To satisfy the profit motive the commercial entertainer must give the audience what it expects, which is conditional on what it has been getting, which is conditional on what it previously received, ad infinitum. Inherent in the term "genre," which applies to all entertainment, is that it must be probable. The content of westerns, gangster movies, romances, etc., is probable in that it can be identified and comprehended simply by classification.

 

In the cinema, feedback is possible almost exclusively in what I call the synaesthetic mode, which we'll discuss presently. Because it is entirely personal it rests on no identifiable plot and is not probable. The viewer is forced to create along with the film, to interpret for himself what he is experiencing. If the information (either concept or design) reveals some previously unrecognized aspect of the viewer's relation to the circumambient universe—or provides language with which to conceptualize old realities more effectively— the viewer recreates that discovery along with the artist, thus feeding back into the environment the existence of more creative potential, which may in turn be used by the artist for messages of still greater eloquence and perception.

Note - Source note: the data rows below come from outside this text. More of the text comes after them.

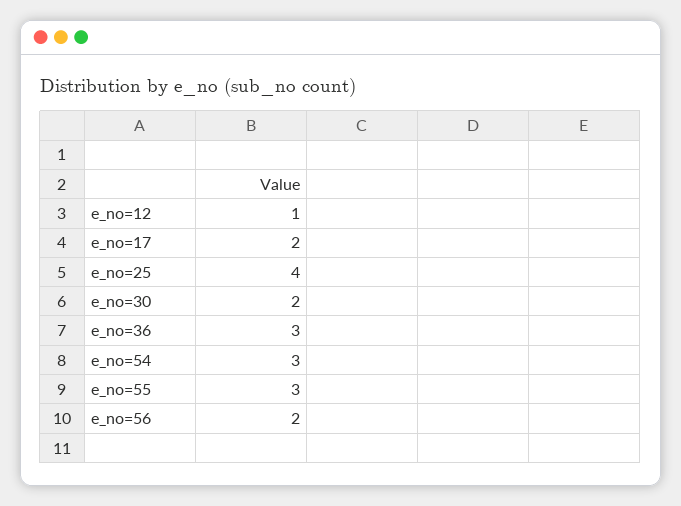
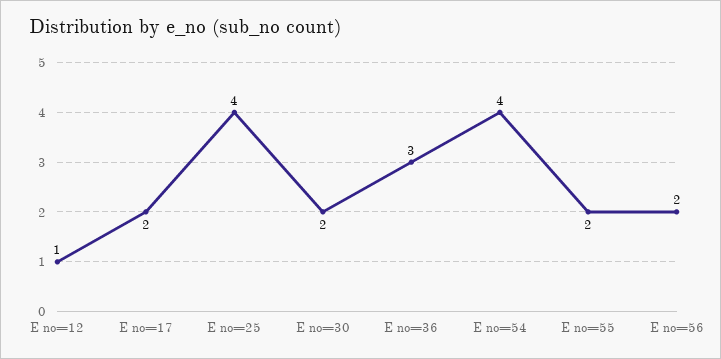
  {
    "e_no=12": 1,
    "e_no=17": 2,
    "e_no=25": 4,
    "e_no=30": 2,
    "e_no=36": 3,
-   "e_no=54": 3,
+   "e_no=54": 4,
-   "e_no=55": 3,
+   "e_no=55": 2,
    "e_no=56": 2
  }

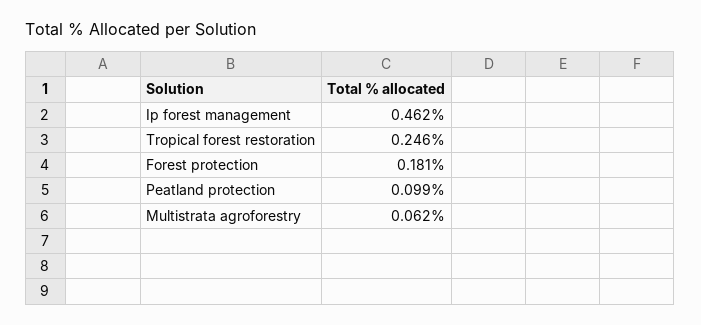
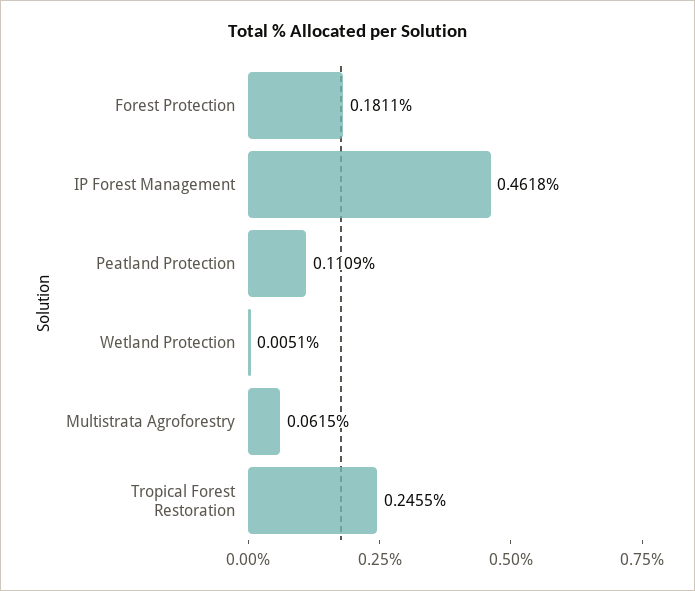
  {
    "Ip forest management": 0.4618,
    "Tropical forest restoration": 0.2455,
    "Forest protection": 0.1811,
-   "Peatland protection": 0.099,
+   "Peatland protection": 0.1109,
-   "Multistrata agroforestry": 0.0615
+   "Multistrata agroforestry": 0.0615,
+   "Wetland Protection": 0.0051
  }

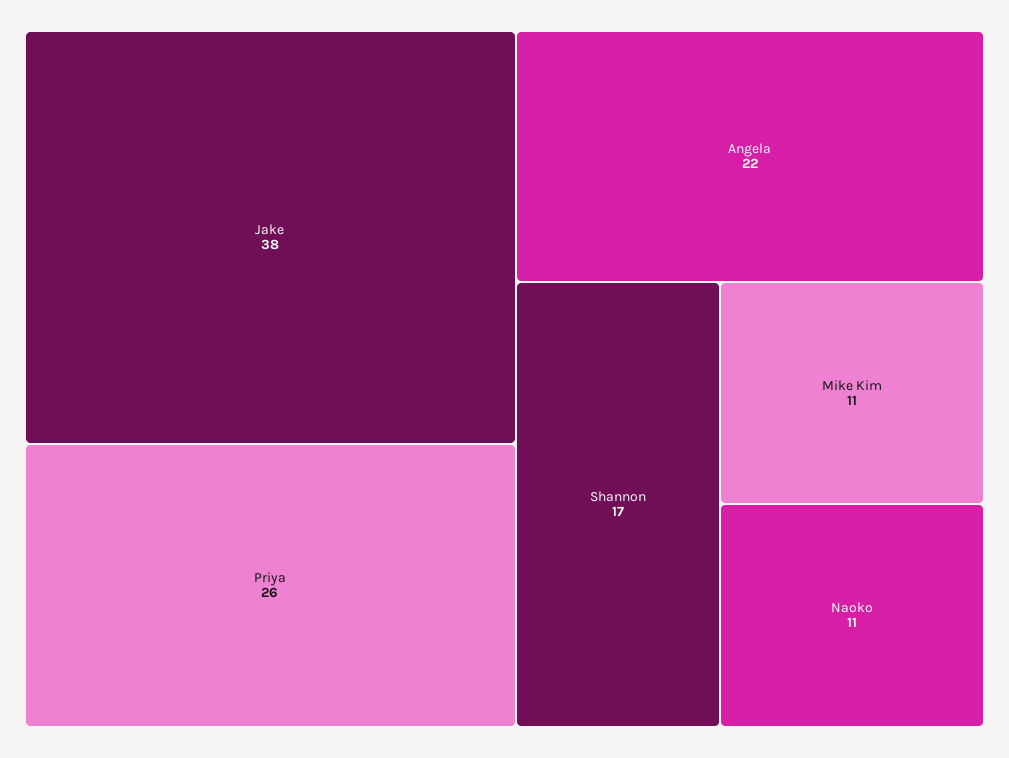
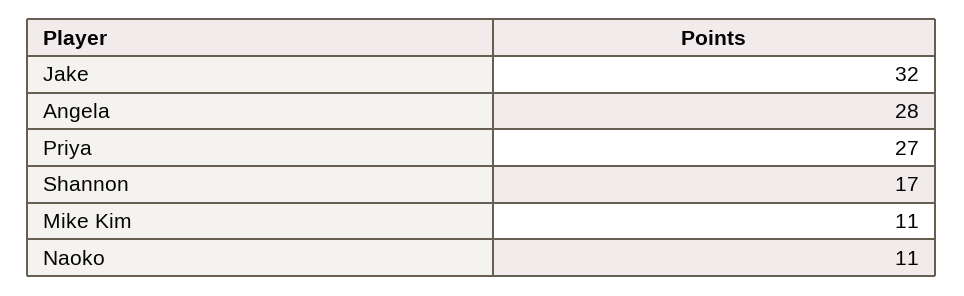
  {
-   "Jake": 38,
+   "Jake": 32,
-   "Priya": 26,
+   "Priya": 27,
-   "Angela": 22,
+   "Angela": 28,
    "Shannon": 17,
    "Mike Kim": 11,
    "Naoko": 11
  }

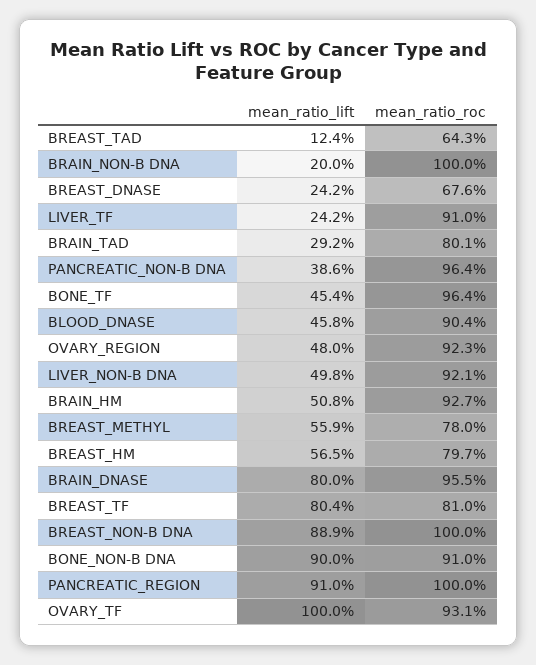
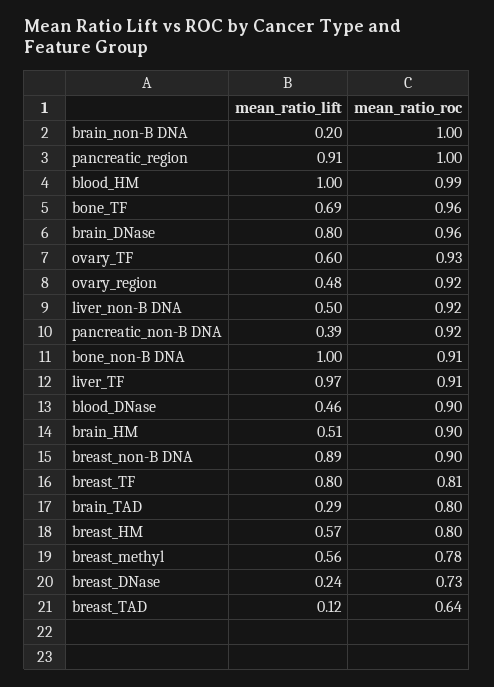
  {
    "mean_ratio_lift": {
      "BREAST_TAD": 0.124,
      "BRAIN_NON-B DNA": 0.2,
      "BREAST_DNASE": 0.242,
-     "LIVER_TF": 0.242,
+     "LIVER_TF": 0.97,
      "BRAIN_TAD": 0.292,
      "PANCREATIC_NON-B DNA": 0.386,
-     "BONE_TF": 0.454,
+     "BONE_TF": 0.69,
      "BLOOD_DNASE": 0.458,
      "OVARY_REGION": 0.48,
      "LIVER_NON-B DNA": 0.498,
      "BRAIN_HM": 0.508,
      "BREAST_METHYL": 0.559,
      "BREAST_HM": 0.565,
      "BRAIN_DNASE": 0.8,
      "BREAST_TF": 0.804,
      "BREAST_NON-B DNA": 0.889,
-     "BONE_NON-B DNA": 0.9,
+     "BONE_NON-B DNA": 1,
      "PANCREATIC_REGION": 0.91,
-     "OVARY_TF": 1
+     "OVARY_TF": 0.6,
+     "blood_HM": 1
    },
    "mean_ratio_roc": {
      "BREAST_TAD": 0.643,
      "BRAIN_NON-B DNA": 1,
-     "BREAST_DNASE": 0.676,
+     "BREAST_DNASE": 0.73,
      "LIVER_TF": 0.91,
      "BRAIN_TAD": 0.801,
-     "PANCREATIC_NON-B DNA": 0.964,
+     "PANCREATIC_NON-B DNA": 0.92,
      "BONE_TF": 0.964,
      "BLOOD_DNASE": 0.904,
      "OVARY_REGION": 0.923,
      "LIVER_NON-B DNA": 0.921,
-     "BRAIN_HM": 0.927,
+     "BRAIN_HM": 0.9,
      "BREAST_METHYL": 0.78,
      "BREAST_HM": 0.797,
      "BRAIN_DNASE": 0.955,
      "BREAST_TF": 0.81,
-     "BREAST_NON-B DNA": 1,
+     "BREAST_NON-B DNA": 0.9,
      "BONE_NON-B DNA": 0.91,
      "PANCREATIC_REGION": 1,
-     "OVARY_TF": 0.931
+     "OVARY_TF": 0.931,
+     "blood_HM": 0.99
    }
  }

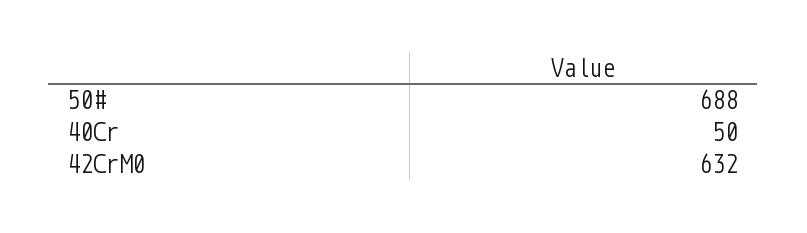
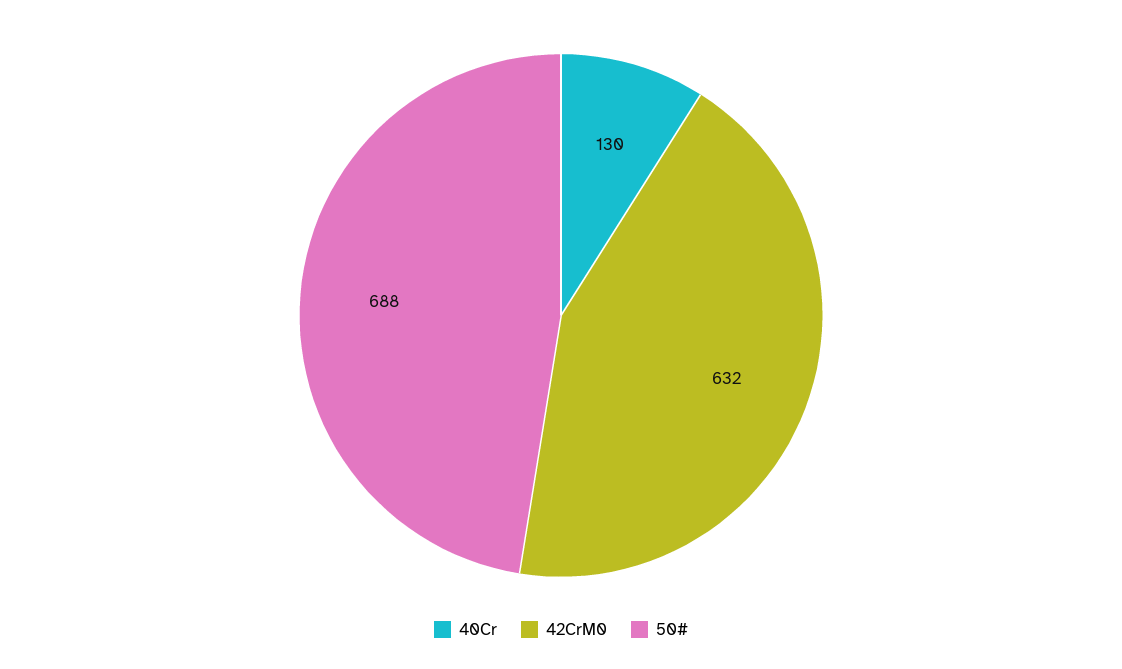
  {
    "50#": 688,
-   "40Cr": 50,
+   "40Cr": 130,
    "42CrM0": 632
  }

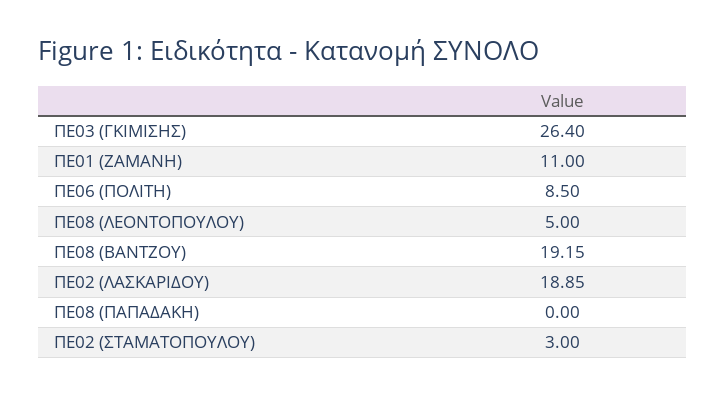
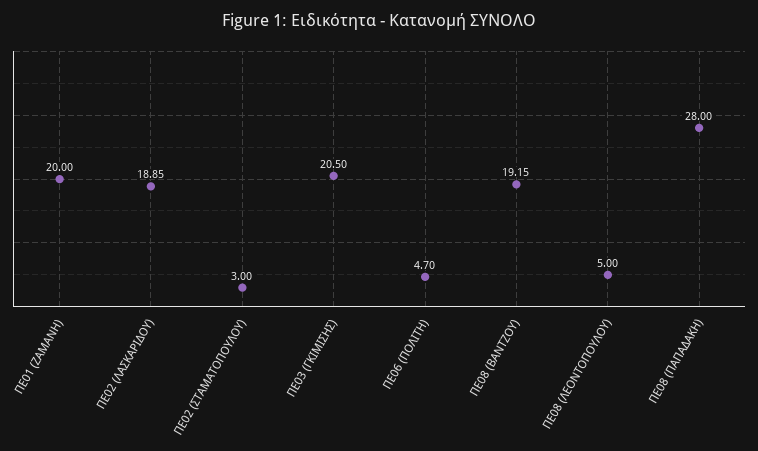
  {
-   "ΠΕ03 (ΓΚΙΜΙΣΗΣ)": 26.4,
+   "ΠΕ03 (ΓΚΙΜΙΣΗΣ)": 20.5,
-   "ΠΕ01 (ΖΑΜΑΝΗ)": 11,
+   "ΠΕ01 (ΖΑΜΑΝΗ)": 20,
-   "ΠΕ06 (ΠΟΛΙΤΗ)": 8.5,
+   "ΠΕ06 (ΠΟΛΙΤΗ)": 4.7,
    "ΠΕ08 (ΛΕΟΝΤΟΠΟΥΛΟΥ)": 5,
    "ΠΕ08 (ΒΑΝΤΖΟΥ)": 19.15,
    "ΠΕ02 (ΛΑΣΚΑΡΙΔΟΥ)": 18.85,
-   "ΠΕ08 (ΠΑΠΑΔΑΚΗ)": 0,
+   "ΠΕ08 (ΠΑΠΑΔΑΚΗ)": 28,
    "ΠΕ02 (ΣΤΑΜΑΤΟΠΟΥΛΟΥ)": 3
  }

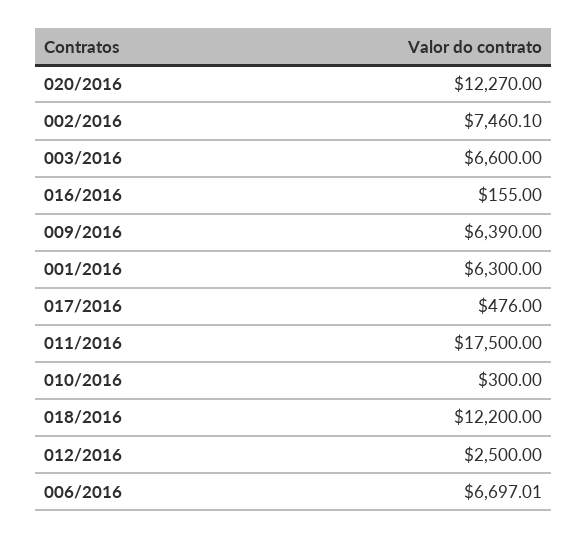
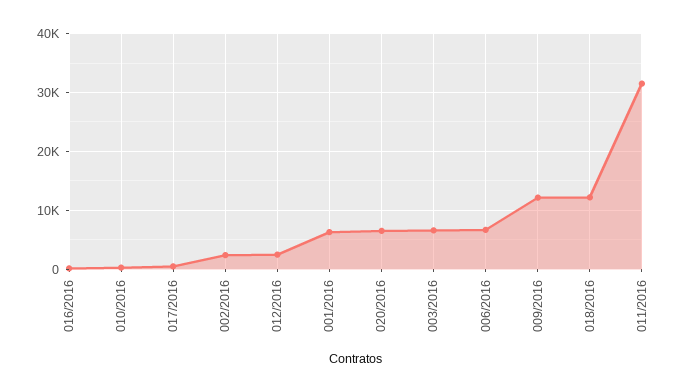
  {
-   "020/2016": 12270,
+   "020/2016": 6000,
-   "002/2016": 7460.1,
+   "002/2016": 2000,
    "003/2016": 6600,
    "016/2016": 155,
-   "009/2016": 6390,
+   "009/2016": 12000,
    "001/2016": 6300,
    "017/2016": 476,
-   "011/2016": 17500,
+   "011/2016": 32000,
    "010/2016": 300,
    "018/2016": 12200,
    "012/2016": 2500,
    "006/2016": 6697.01
  }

If the information is redundant, as it must be in commercial entertainment, nothing is learned and change becomes unlikely. And we have seen that the ability to change is the most urgent need facing twentieth-century man. The notion of experimental art, therefore, is meaningless. All art is experimental or it isn't art. Art is research, whereas entertainment is a game or conflict. We have learned from cybernetics that in research one's work is governed by one's strongest points, whereas in conflicts or games one's work is governed by its weakest moments. We have defined the difference between art and entertainment in scientific terms and have found entertainment to be inherently entropic, opposed to change, and art to be inherently negentropic, a catalyst to change. The artist is always an anarchist, a revolutionary, a creator of new worlds imperceptibly gaining on reality. He can do this because we live in a cosmos in which there's always something more to be seen. When finally we erase the difference between art and entertainment—as we must to survive— we shall find that our community is no longer a community, and we shall begin to understand radical evolution.